SUPPLIED RECORDS –
--

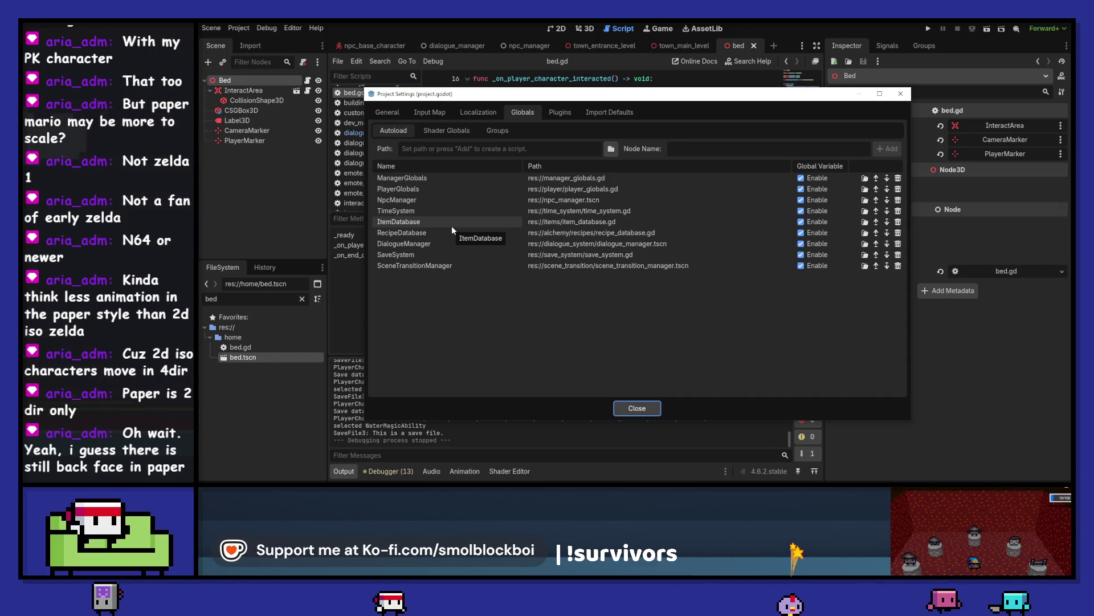
{"action": "key", "text": "Escape"}
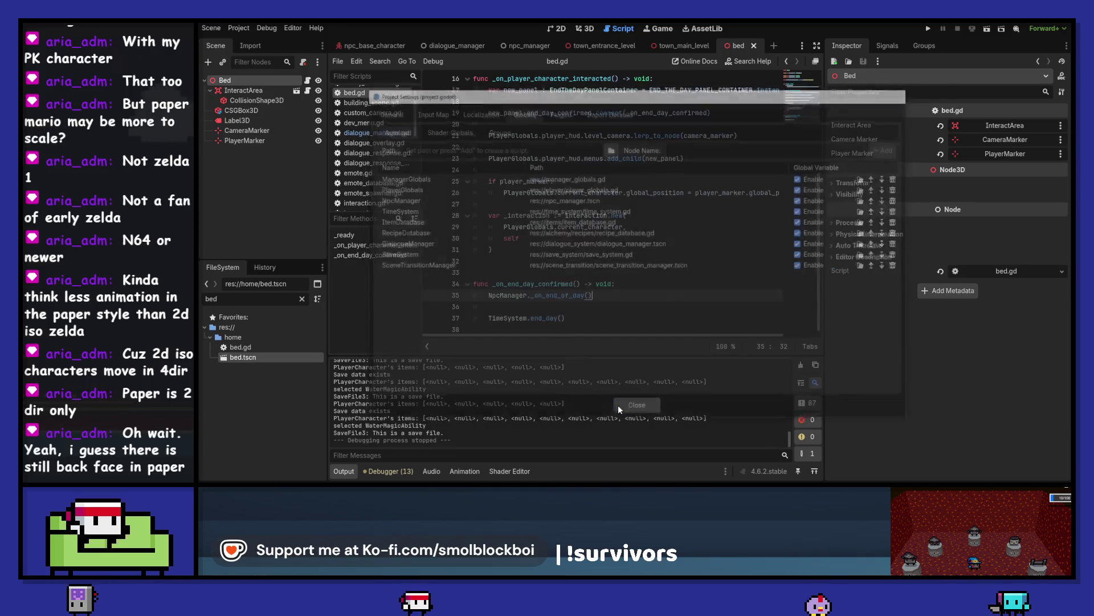
{"action": "double_click", "coordinate": [262, 299]}
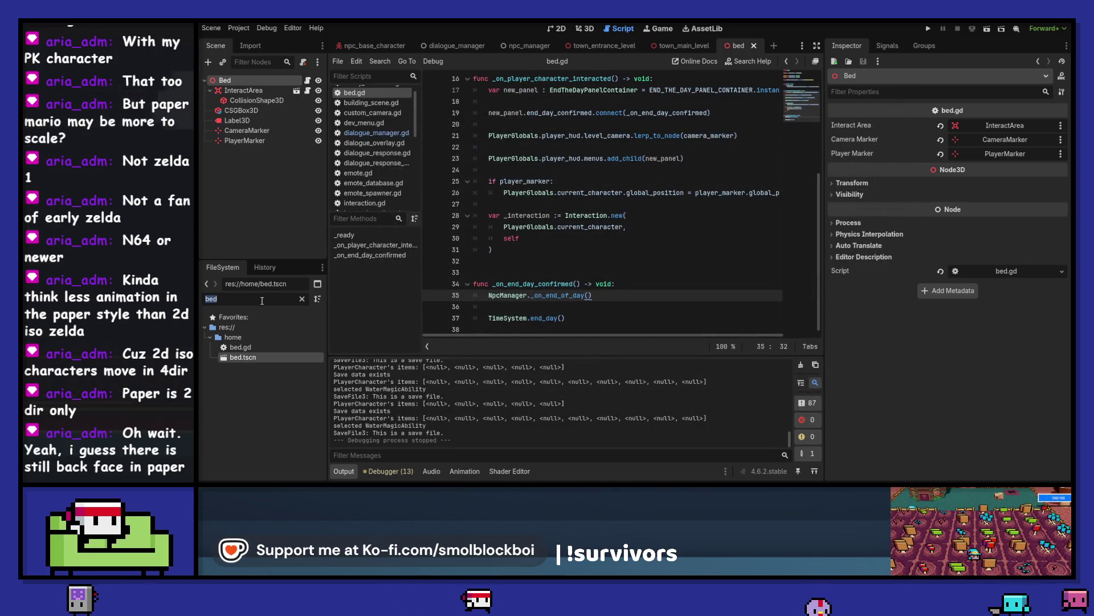
Step: Open the forest_level scene's level.gd by searching 'level' in the FileSystem
{"action": "type", "text": "level"}
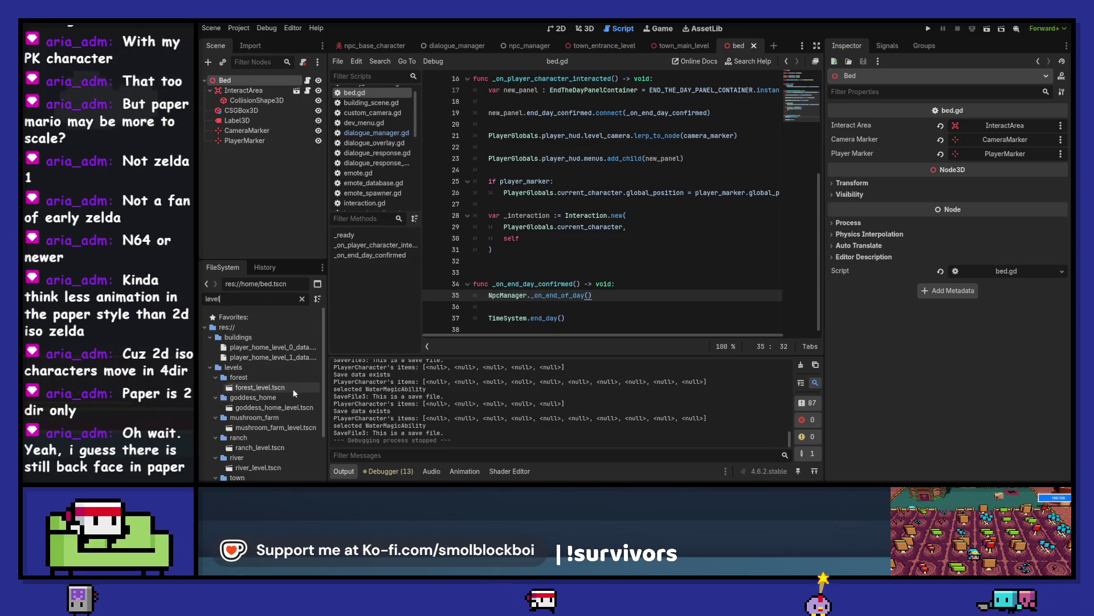
{"action": "double_click", "coordinate": [259, 387]}
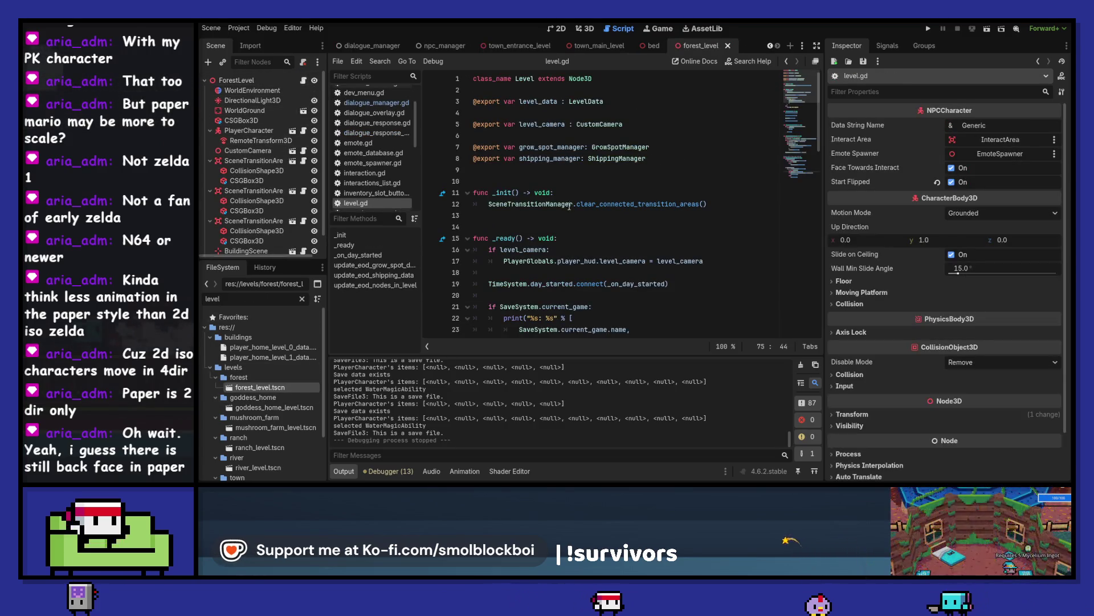
{"action": "scroll", "coordinate": [581, 220], "scroll_direction": "down", "scroll_amount": 15}
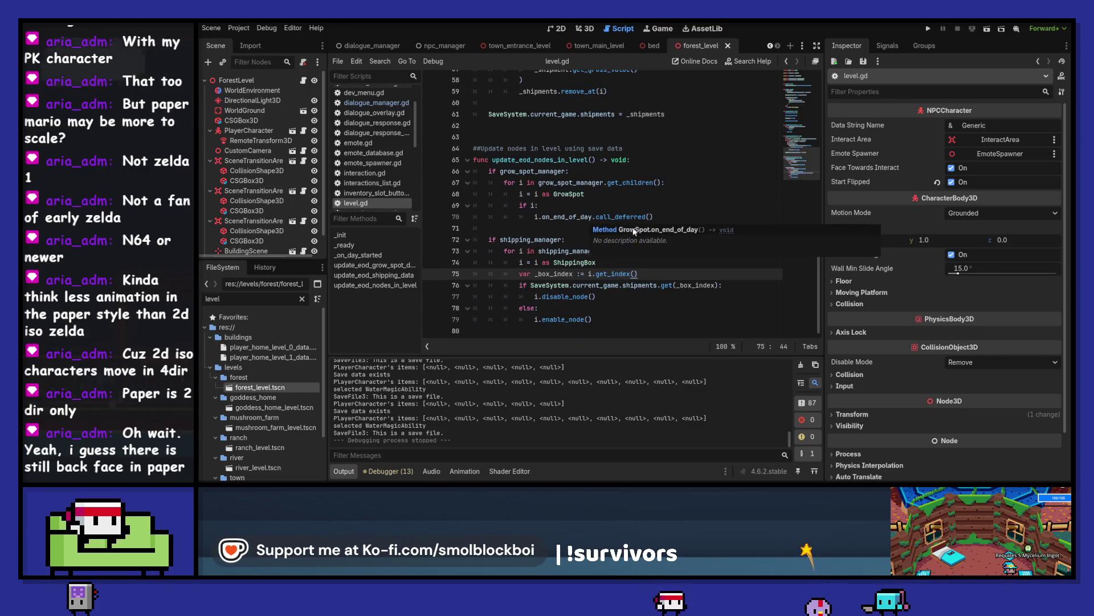
{"action": "scroll", "coordinate": [624, 204], "scroll_direction": "up", "scroll_amount": 8}
{"action": "scroll", "coordinate": [624, 203], "scroll_direction": "up", "scroll_amount": 4}
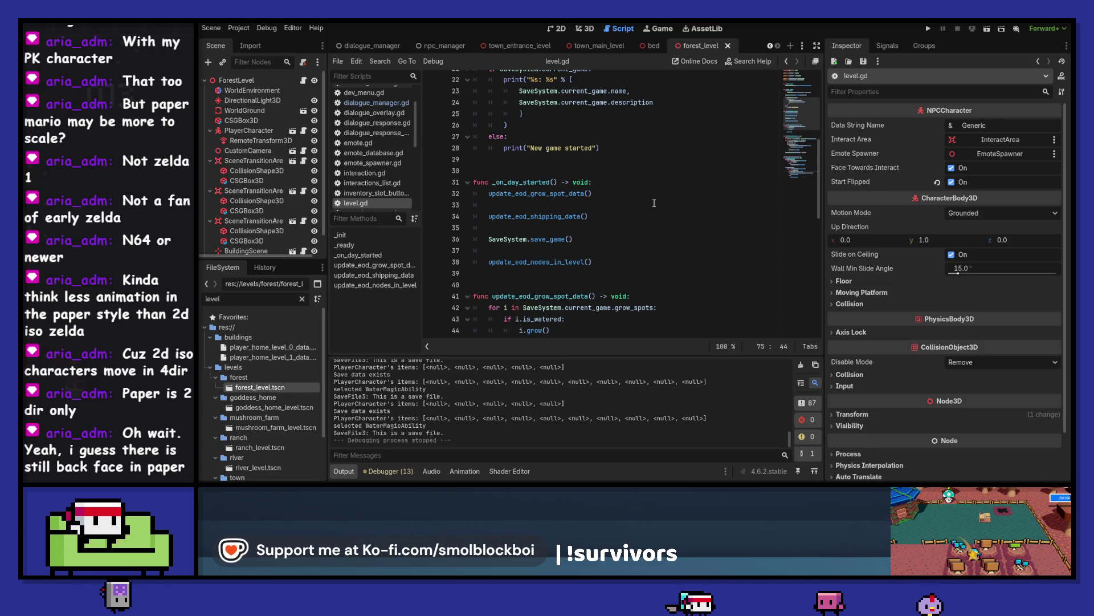
Step: Find the update_eod_grow_spot_data call and add a new line below the grow-spot function
{"action": "double_click", "coordinate": [536, 193]}
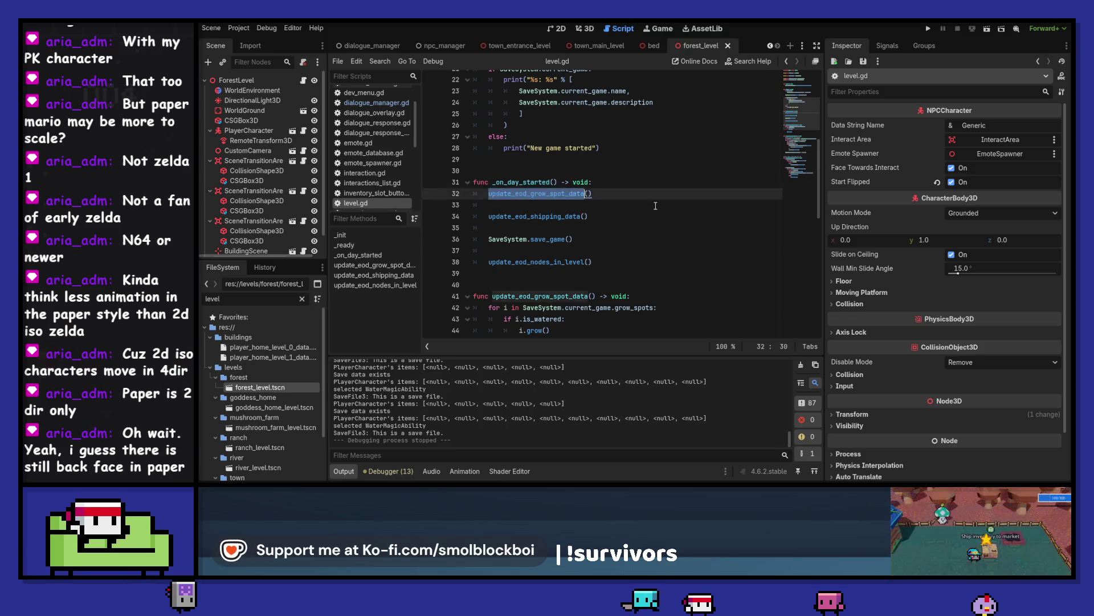
{"action": "scroll", "coordinate": [656, 206], "scroll_direction": "down", "scroll_amount": 2}
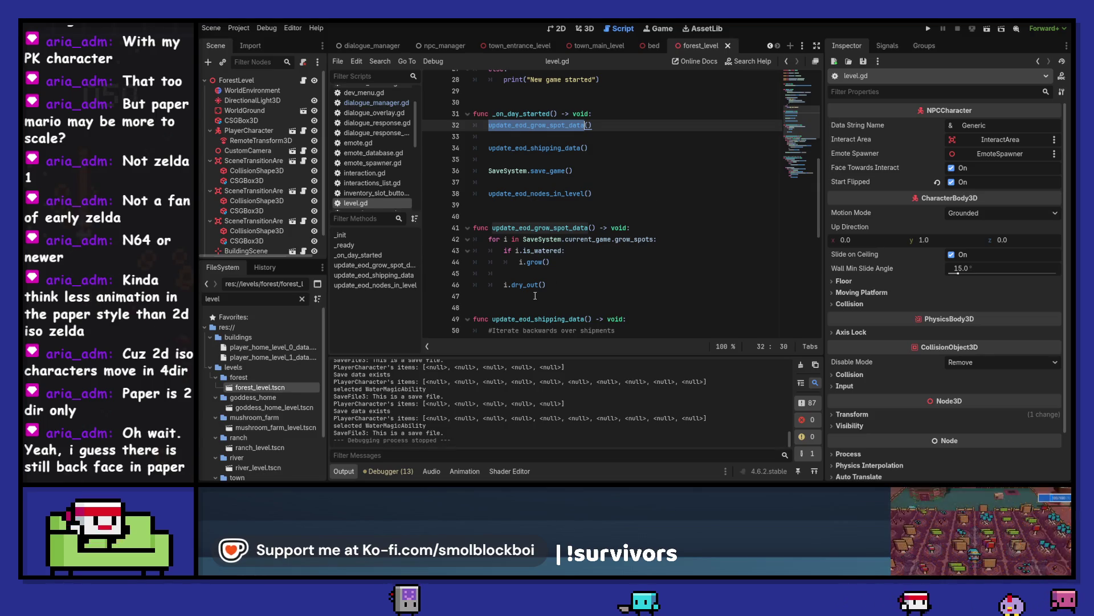
{"action": "left_click", "coordinate": [535, 295]}
{"action": "scroll", "coordinate": [654, 203], "scroll_direction": "down", "scroll_amount": 2}
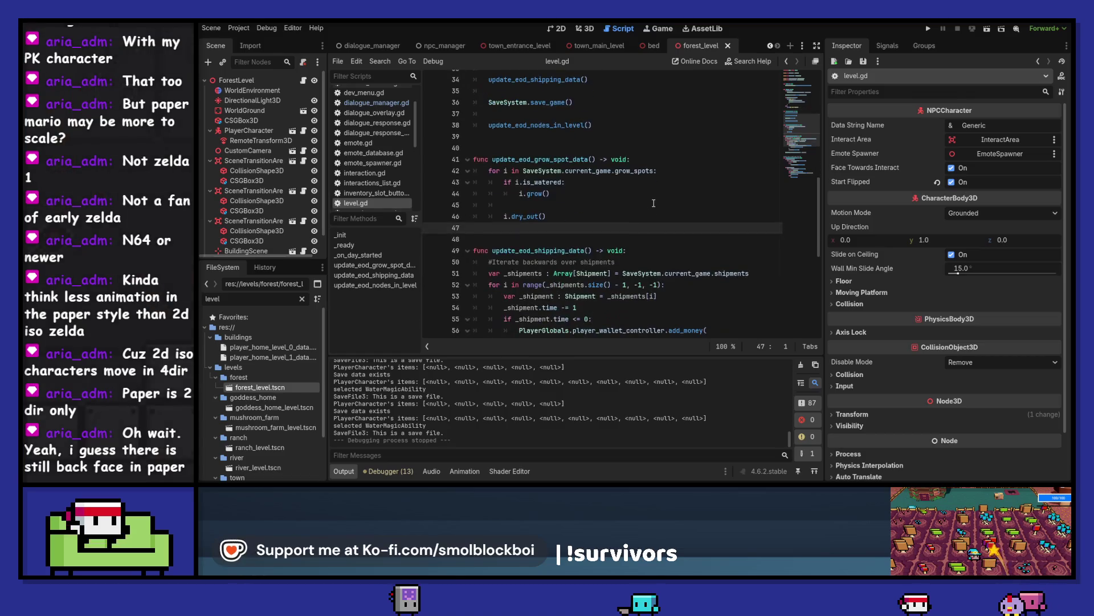
{"action": "key", "text": "Return"}
{"action": "key", "text": "Return"}
{"action": "key", "text": "Return"}
Step: Add an update_eod_npc_data() function with a pass body to level.gd and save
{"action": "key", "text": "Up"}
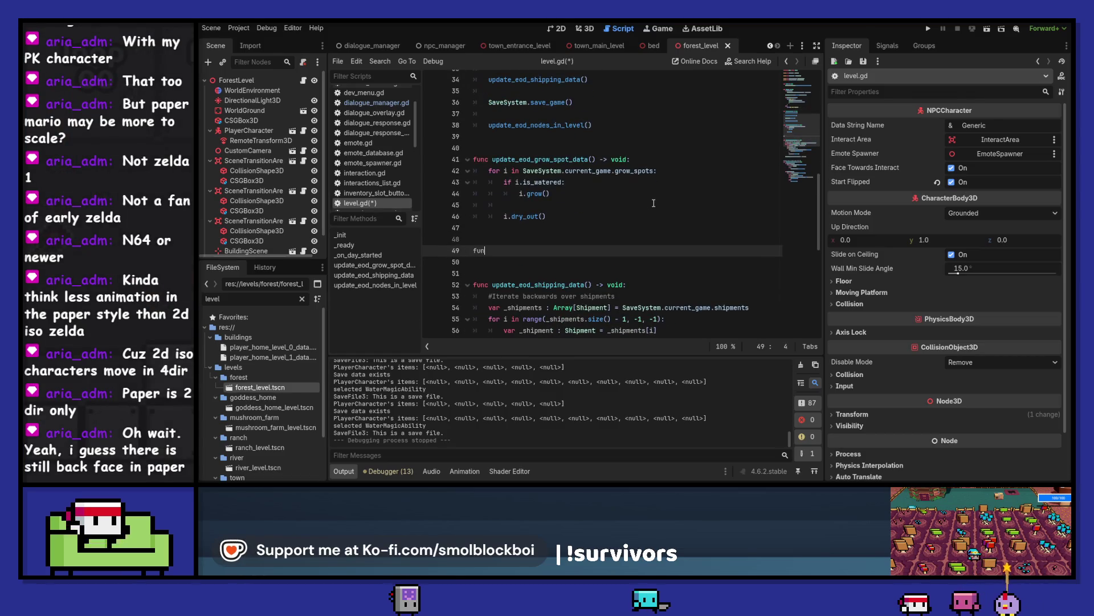
{"action": "key", "text": "BackSpace"}
{"action": "type", "text": "update_eod_np"}
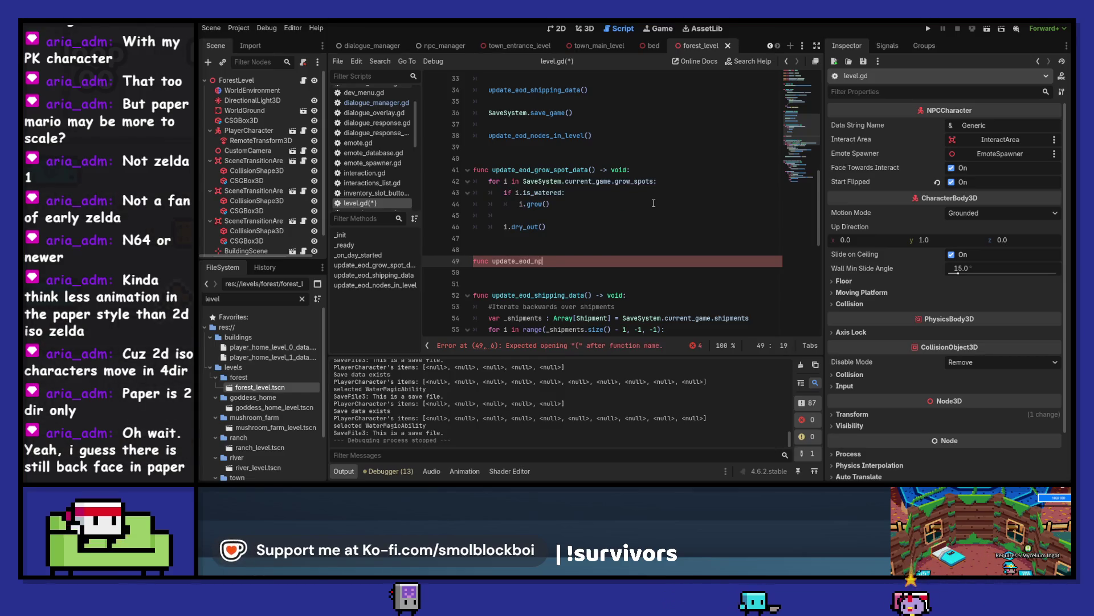
{"action": "type", "text": ") ->"}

--

TASK DIRECTIONS – Pictures are not part of the copy. Please reproduce the material word for word.

RESPONSE TO THIS TASK –
{"action": "key", "text": "Escape"}
{"action": "double_click", "coordinate": [262, 299]}
Step: Open the forest_level scene's level.gd by searching 'level' in the FileSystem
{"action": "type", "text": "level"}
{"action": "double_click", "coordinate": [259, 387]}
{"action": "scroll", "coordinate": [581, 220], "scroll_direction": "down", "scroll_amount": 15}
{"action": "scroll", "coordinate": [624, 204], "scroll_direction": "up", "scroll_amount": 8}
{"action": "scroll", "coordinate": [624, 203], "scroll_direction": "up", "scroll_amount": 4}
Step: Find the update_eod_grow_spot_data call and add a new line below the grow-spot function
{"action": "double_click", "coordinate": [536, 193]}
{"action": "scroll", "coordinate": [656, 206], "scroll_direction": "down", "scroll_amount": 2}
{"action": "left_click", "coordinate": [535, 295]}
{"action": "scroll", "coordinate": [654, 203], "scroll_direction": "down", "scroll_amount": 2}
{"action": "key", "text": "Return"}
{"action": "key", "text": "Return"}
{"action": "key", "text": "Return"}
Step: Add an update_eod_npc_data() function with a pass body to level.gd and save
{"action": "key", "text": "Up"}
{"action": "key", "text": "BackSpace"}
{"action": "type", "text": "update_eod_np"}
{"action": "type", "text": ") ->"}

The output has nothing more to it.